So we have only 9 digits (1 - 9).
Note that we need numbers such as 129, 3789, 257 etc. To understand this, look at your number row on the keyboard. The condition is that you have to start from 1 and end at 9 and for each digit you have choice whether you press it or not going from left to right. You cannot go back.
So for each digit, you have to choice to pick it or not. Say you pick 1. Next, you don't pick 2, 3 and 4. Next you pick 5 and 6. Next you don't pick 7. Next you pick 8 and 9.
You get 15689 which will be monotonous. This will give you all 1 digit, 2 digit, 3 digit till 9 digit numbers in which the digits will be in increasing order.
You get 2*2*2.. *2 = 2^9 distinct numbers.

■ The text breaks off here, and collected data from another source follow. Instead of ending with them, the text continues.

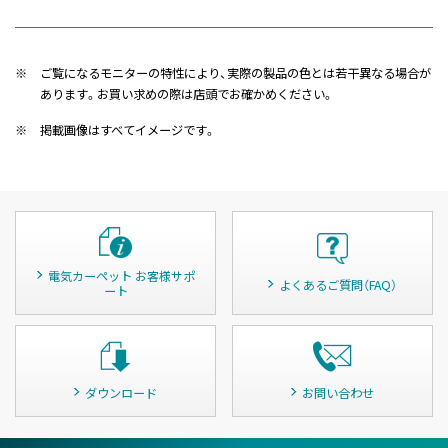
※
ご覧になるモニターの特性により、実際の製品の色とは若干異なる場合が
あります。お買い求めの際は店頭でお確かめください。
※
掲載画像はすべてイメージです。
電気カーペット お客様サポ
よくあるご質問（FAQ）
ート
ダウンロード
お問い合わせ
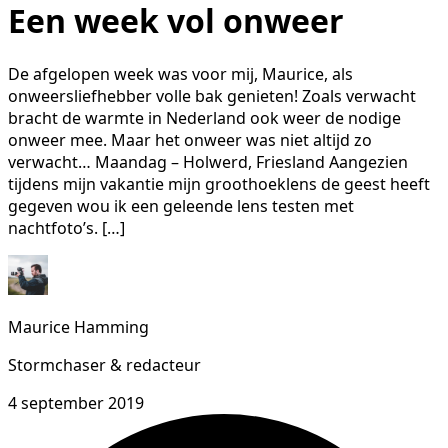
Een week vol onweer
De afgelopen week was voor mij, Maurice, als
onweersliefhebber volle bak genieten! Zoals verwacht
bracht de warmte in Nederland ook weer de nodige
onweer mee. Maar het onweer was niet altijd zo
verwacht… Maandag – Holwerd, Friesland Aangezien
tijdens mijn vakantie mijn groothoeklens de geest heeft
gegeven wou ik een geleende lens testen met
nachtfoto’s. […]
Maurice Hamming
Stormchaser & redacteur
4 september 2019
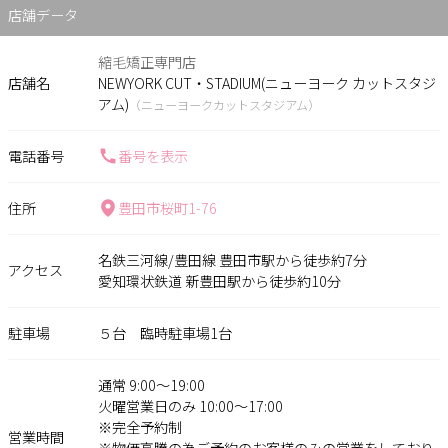
店舗データ
縮毛矯正専門店
店舗名
NEWYORK CUT・STADIUM(ニューヨーク カットスタジ
アム)
（ニューヨークカットスタジアム）
電話番号
番号を表示
住所
豊田市桜町1-76
名鉄三河線/豊田線 豊田市駅から徒歩約7分
アクセス
愛知環状鉄道 新豊田駅から徒歩約10分
駐車場
５台 臨時駐車場1台
通常 9:00～19:00
火曜営業日のみ 10:00～17:00
※完全予約制
営業時間
※物価高騰の為ご予約のお客様のみの営業をしており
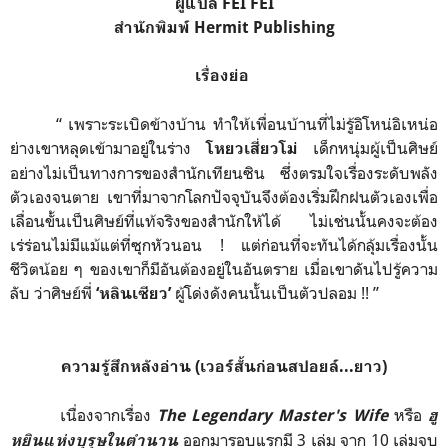
ผู้แปล FEI FEI
สำนักพิมพ์ Hermit Publishing
เรื่องย่อ
“ เพราะระเบิดข้างบ้าน ทำให้เพื่อนบ้านที่ไม่รู้อิโหน่อิเหน่อ
ย่างเขาหลุดเข้ามาอยู่ในร่าง
เด็กหนุ่มผู้เป็นศิษย์
โหยวเสี่ยวโม่
อย่างไม่เป็นทางการของสำนักเทียนซิน ซึ่งตรมใจเรื่องระดับพลัง
ตัวเองจนตาย เขาที่มาจากโลกปัจจุบันจึงต้องเริ่มฝึกฝนตัวเองเพื่อ
เลื่อนขั้นเป็นศิษย์ที่แท้จริงของสำนักให้ได้ ไม่เช่นนั้นคงจะต้อง
เร่ร่อนไม่มีแม้แต่ที่ซุกหัวนอน ! แต่ก่อนที่จะทันได้กลุ้มเรื่องนั้น
ชีวิตน้อย ๆ ของเขาก็มีอันต้องอยู่ในอันตราย เมื่อเขาดันไปรู้ความ
ลับ ว่าศิษย์พี่
ผู้โด่งดังคนนั้นเป็นตัวปลอม !! ”
‘หลินเซียว’
ความรู้สึกหลังอ่าน (เวอร์สั้นก่อนสปอยล์...ยาว)
เนื่องจากเรื่อง
หรือ
The Legendary Master's Wife
ฮู
ออกมารอบแรกมี 3 เล่ม จาก 10 เล่มจบ
หยินแห่งบุรุษในตำนาน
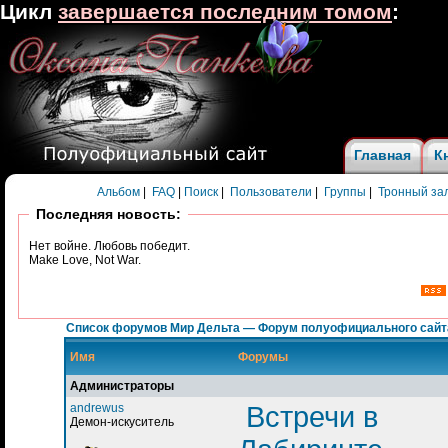
Цикл
завершается последним томом
:
Главная
К
Альбом
|
FAQ
|
Поиск
|
Пользователи
|
Группы
|
Тронный за
Последняя новость:
Нет войне. Любовь победит.
Make Love, Not War.
Список форумов Мир Дельта — Форум полуофициального сайт
Имя
Форумы
Администраторы
andrewus
Встречи в
Демон-искуситель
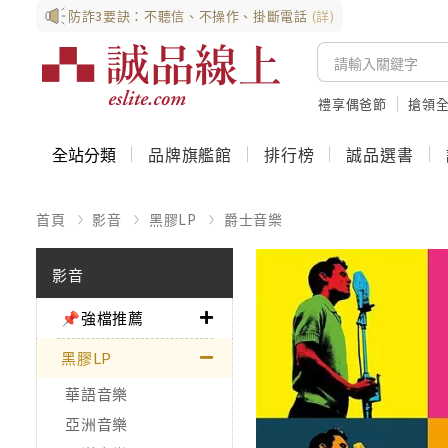
防詐3要訣：不聽信、不操作、掛斷電話
(詳)
禮享偶爸節
搶領全
全站分類
品牌旗艦館
排行榜
誠品選書
首頁
影音
黑膠LP
爵士音樂
影音
📌強檔推薦
黑膠LP
華語音樂
亞洲音樂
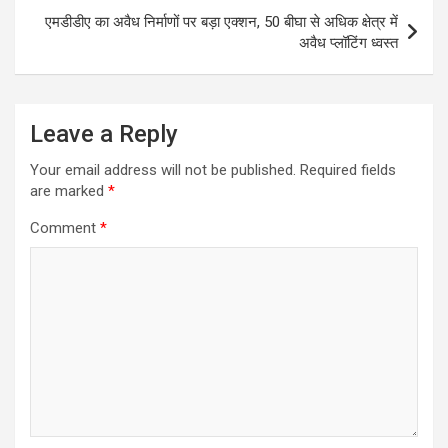
p
k
एमडीडीए का अवैध निर्माणों पर बड़ा एक्शन, 50 बीघा से अधिक क्षेत्र में
अवैध प्लॉटिंग ध्वस्त
Leave a Reply
Your email address will not be published.
Required fields
are marked
*
Comment
*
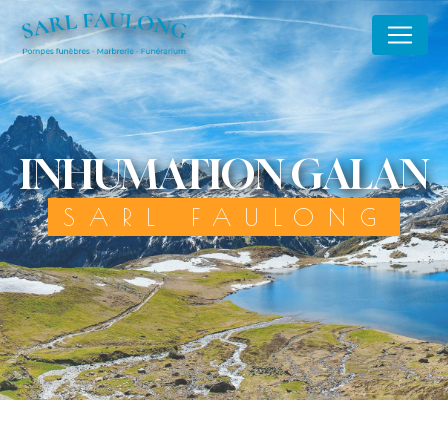
Panneau de gestion des cookies
INHUMATION GALAN
SARL FAULONG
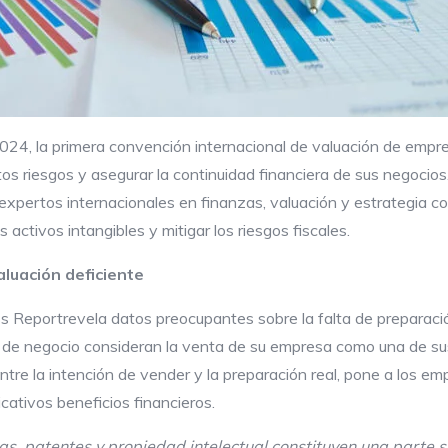
024, la primera convención internacional de valuación de empre
os riesgos y asegurar la continuidad financiera de sus negocios.
xpertos internacionales en finanzas, valuación y estrategia co
activos intangibles y mitigar los riesgos fiscales.
aluación deficiente
s Reportrevela datos preocupantes sobre la falta de preparació
de negocio consideran la venta de su empresa como una de sus 
re la intención de vender y la preparación real, pone a los empr
cativos beneficios financieros.
as, patentes y propiedad intelectual constituyen una parte si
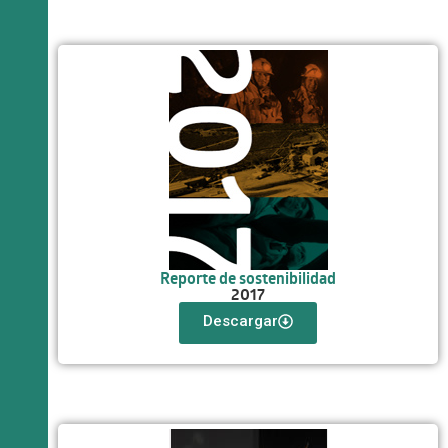
Reporte de sostenibilidad
2017
Descargar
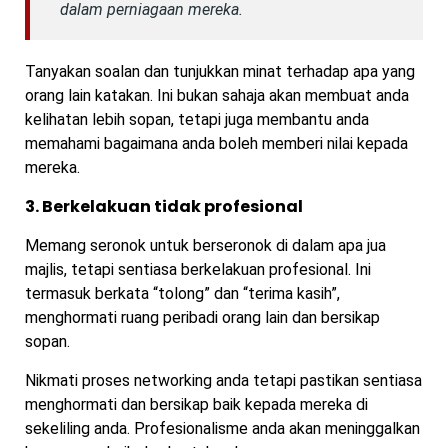
dalam perniagaan mereka.
Tanyakan soalan dan tunjukkan minat terhadap apa yang
orang lain katakan. Ini bukan sahaja akan membuat anda
kelihatan lebih sopan, tetapi juga membantu anda
memahami bagaimana anda boleh memberi nilai kepada
mereka.
3. Berkelakuan tidak profesional
Memang seronok untuk berseronok di dalam apa jua
majlis, tetapi sentiasa berkelakuan profesional. Ini
termasuk berkata “tolong” dan “terima kasih”,
menghormati ruang peribadi orang lain dan bersikap
sopan.
Nikmati proses networking anda tetapi pastikan sentiasa
menghormati dan bersikap baik kepada mereka di
sekeliling anda. Profesionalisme anda akan meninggalkan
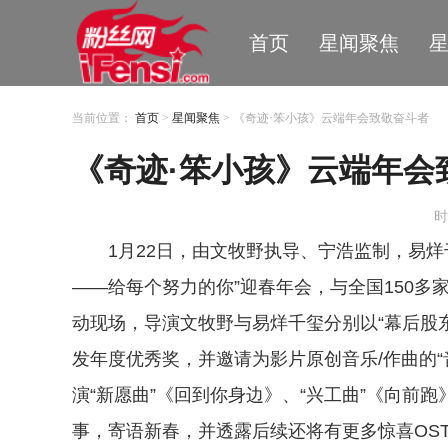
首页
星闻聚焦
当前位置：
首页
>
星闻聚焦
> 《奇迹·笨小孩》云端年会致敬奋斗者
《奇迹·笨小孩》云端年会
时
1月22日，由文牧野执导、宁浩监制，易烊
——给每个努力的你”迎春年会，与全国150
动现场，导演文牧野与易烊千玺分别以“幕后股东
发年度优秀奖，并邀请为影片原创音乐/作曲的“
演“新愿曲”《回到你身边》、“兴工曲”《向前
事，寄语新春，并透露后续还将有更多惊喜OS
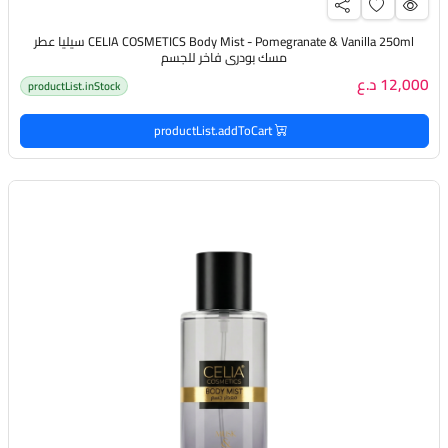
CELIA COSMETICS Body Mist - Pomegranate & Vanilla 250ml سيليا عطر
مسك بودري فاخر للجسم
12,000 د.ع
productList.inStock
productList.addToCart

But this includes a number in which you pick nothing so you need to exclude it.
You get 2^9 - 1 numbers.
Decreasing Numbers: Here, you can end the number with a 0 so you have 10 possible digits. Use the same logic but start with 9 this time and go on till 0.
No of numbers = 2*2*2*... 2 = 2^10 numbers.
But as before, it includes the number in which you pick nothing.
Also, it includes all 1 digit numbers again (we have already included them above) so we remove 9 numbers out of this.
Also, you need only positive integers so only 0 cannot be a monotonous number.
You get 2^10 - 1 - 9 - 1 = 2^10 - 11
Total number of numbers = 2^9 - 1 + 2^10 - 11 = 1524
Answer (B)